WORK ORDER: Your task is to output all the records below, word for word.

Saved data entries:
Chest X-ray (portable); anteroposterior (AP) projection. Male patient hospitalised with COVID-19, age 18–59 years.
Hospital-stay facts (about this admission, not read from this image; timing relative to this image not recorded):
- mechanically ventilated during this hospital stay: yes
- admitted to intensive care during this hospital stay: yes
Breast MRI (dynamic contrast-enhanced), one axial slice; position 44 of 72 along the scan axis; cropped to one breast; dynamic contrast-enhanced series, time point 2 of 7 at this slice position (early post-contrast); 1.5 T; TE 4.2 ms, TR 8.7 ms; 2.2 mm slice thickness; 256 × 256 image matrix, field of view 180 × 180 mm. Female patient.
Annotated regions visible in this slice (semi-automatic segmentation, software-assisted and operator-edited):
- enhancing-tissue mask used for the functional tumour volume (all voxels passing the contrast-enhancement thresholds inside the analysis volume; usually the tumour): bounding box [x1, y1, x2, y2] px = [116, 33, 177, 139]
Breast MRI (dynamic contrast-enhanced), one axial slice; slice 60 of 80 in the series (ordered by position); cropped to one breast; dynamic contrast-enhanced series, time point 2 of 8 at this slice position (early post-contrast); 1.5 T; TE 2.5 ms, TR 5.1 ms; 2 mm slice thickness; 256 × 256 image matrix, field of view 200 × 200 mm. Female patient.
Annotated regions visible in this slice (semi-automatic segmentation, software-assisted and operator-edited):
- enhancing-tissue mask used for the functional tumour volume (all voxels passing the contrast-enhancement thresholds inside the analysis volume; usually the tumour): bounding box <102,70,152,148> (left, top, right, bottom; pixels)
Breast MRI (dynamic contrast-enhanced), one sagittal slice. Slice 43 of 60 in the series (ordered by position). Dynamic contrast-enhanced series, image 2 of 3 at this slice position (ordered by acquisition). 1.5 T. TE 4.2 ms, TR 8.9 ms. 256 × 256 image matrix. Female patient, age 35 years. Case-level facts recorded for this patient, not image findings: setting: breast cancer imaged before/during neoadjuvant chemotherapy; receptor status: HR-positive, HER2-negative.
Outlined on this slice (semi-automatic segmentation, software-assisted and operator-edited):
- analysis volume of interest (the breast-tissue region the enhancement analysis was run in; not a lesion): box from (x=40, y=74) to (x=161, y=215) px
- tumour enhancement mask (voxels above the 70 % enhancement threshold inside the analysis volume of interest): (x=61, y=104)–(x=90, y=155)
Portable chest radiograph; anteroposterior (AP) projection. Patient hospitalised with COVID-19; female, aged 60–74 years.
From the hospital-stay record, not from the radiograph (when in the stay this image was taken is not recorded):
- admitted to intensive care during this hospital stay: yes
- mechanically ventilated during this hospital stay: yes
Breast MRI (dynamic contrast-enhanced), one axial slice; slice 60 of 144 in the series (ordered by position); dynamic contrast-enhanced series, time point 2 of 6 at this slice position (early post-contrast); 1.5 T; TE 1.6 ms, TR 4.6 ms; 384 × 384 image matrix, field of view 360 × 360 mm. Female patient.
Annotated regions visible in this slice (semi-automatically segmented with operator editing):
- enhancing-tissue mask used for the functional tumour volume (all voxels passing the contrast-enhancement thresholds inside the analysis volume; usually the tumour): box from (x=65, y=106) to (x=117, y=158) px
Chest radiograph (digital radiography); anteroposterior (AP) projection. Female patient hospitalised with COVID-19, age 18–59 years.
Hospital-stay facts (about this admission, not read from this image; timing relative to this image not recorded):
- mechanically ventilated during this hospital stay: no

RESULT BELOW:
Chest X-ray (portable); anteroposterior (AP) projection. Male patient hospitalised with COVID-19, age 18–59 years.
Hospital-stay facts (about this admission, not read from this image; timing relative to this image not recorded):
- mechanically ventilated during this hospital stay: yes
- admitted to intensive care during this hospital stay: yes
Breast MRI (dynamic contrast-enhanced), one axial slice; position 44 of 72 along the scan axis; cropped to one breast; dynamic contrast-enhanced series, time point 2 of 7 at this slice position (early post-contrast); 1.5 T; TE 4.2 ms, TR 8.7 ms; 2.2 mm slice thickness; 256 × 256 image matrix, field of view 180 × 180 mm. Female patient.
Annotated regions visible in this slice (semi-automatic segmentation, software-assisted and operator-edited):
- enhancing-tissue mask used for the functional tumour volume (all voxels passing the contrast-enhancement thresholds inside the analysis volume; usually the tumour): bounding box [x1, y1, x2, y2] px = [116, 33, 177, 139]
Breast MRI (dynamic contrast-enhanced), one axial slice; slice 60 of 80 in the series (ordered by position); cropped to one breast; dynamic contrast-enhanced series, time point 2 of 8 at this slice position (early post-contrast); 1.5 T; TE 2.5 ms, TR 5.1 ms; 2 mm slice thickness; 256 × 256 image matrix, field of view 200 × 200 mm. Female patient.
Annotated regions visible in this slice (semi-automatic segmentation, software-assisted and operator-edited):
- enhancing-tissue mask used for the functional tumour volume (all voxels passing the contrast-enhancement thresholds inside the analysis volume; usually the tumour): bounding box <102,70,152,148> (left, top, right, bottom; pixels)
Breast MRI (dynamic contrast-enhanced), one sagittal slice. Slice 43 of 60 in the series (ordered by position). Dynamic contrast-enhanced series, image 2 of 3 at this slice position (ordered by acquisition). 1.5 T. TE 4.2 ms, TR 8.9 ms. 256 × 256 image matrix. Female patient, age 35 years. Case-level facts recorded for this patient, not image findings: setting: breast cancer imaged before/during neoadjuvant chemotherapy; receptor status: HR-positive, HER2-negative.
Outlined on this slice (semi-automatic segmentation, software-assisted and operator-edited):
- analysis volume of interest (the breast-tissue region the enhancement analysis was run in; not a lesion): box from (x=40, y=74) to (x=161, y=215) px
- tumour enhancement mask (voxels above the 70 % enhancement threshold inside the analysis volume of interest): (x=61, y=104)–(x=90, y=155)
Portable chest radiograph; anteroposterior (AP) projection. Patient hospitalised with COVID-19; female, aged 60–74 years.
From the hospital-stay record, not from the radiograph (when in the stay this image was taken is not recorded):
- admitted to intensive care during this hospital stay: yes
- mechanically ventilated during this hospital stay: yes
Breast MRI (dynamic contrast-enhanced), one axial slice; slice 60 of 144 in the series (ordered by position); dynamic contrast-enhanced series, time point 2 of 6 at this slice position (early post-contrast); 1.5 T; TE 1.6 ms, TR 4.6 ms; 384 × 384 image matrix, field of view 360 × 360 mm. Female patient.
Annotated regions visible in this slice (semi-automatically segmented with operator editing):
- enhancing-tissue mask used for the functional tumour volume (all voxels passing the contrast-enhancement thresholds inside the analysis volume; usually the tumour): box from (x=65, y=106) to (x=117, y=158) px
Chest radiograph (digital radiography); anteroposterior (AP) projection. Female patient hospitalised with COVID-19, age 18–59 years.
Hospital-stay facts (about this admission, not read from this image; timing relative to this image not recorded):
- mechanically ventilated during this hospital stay: no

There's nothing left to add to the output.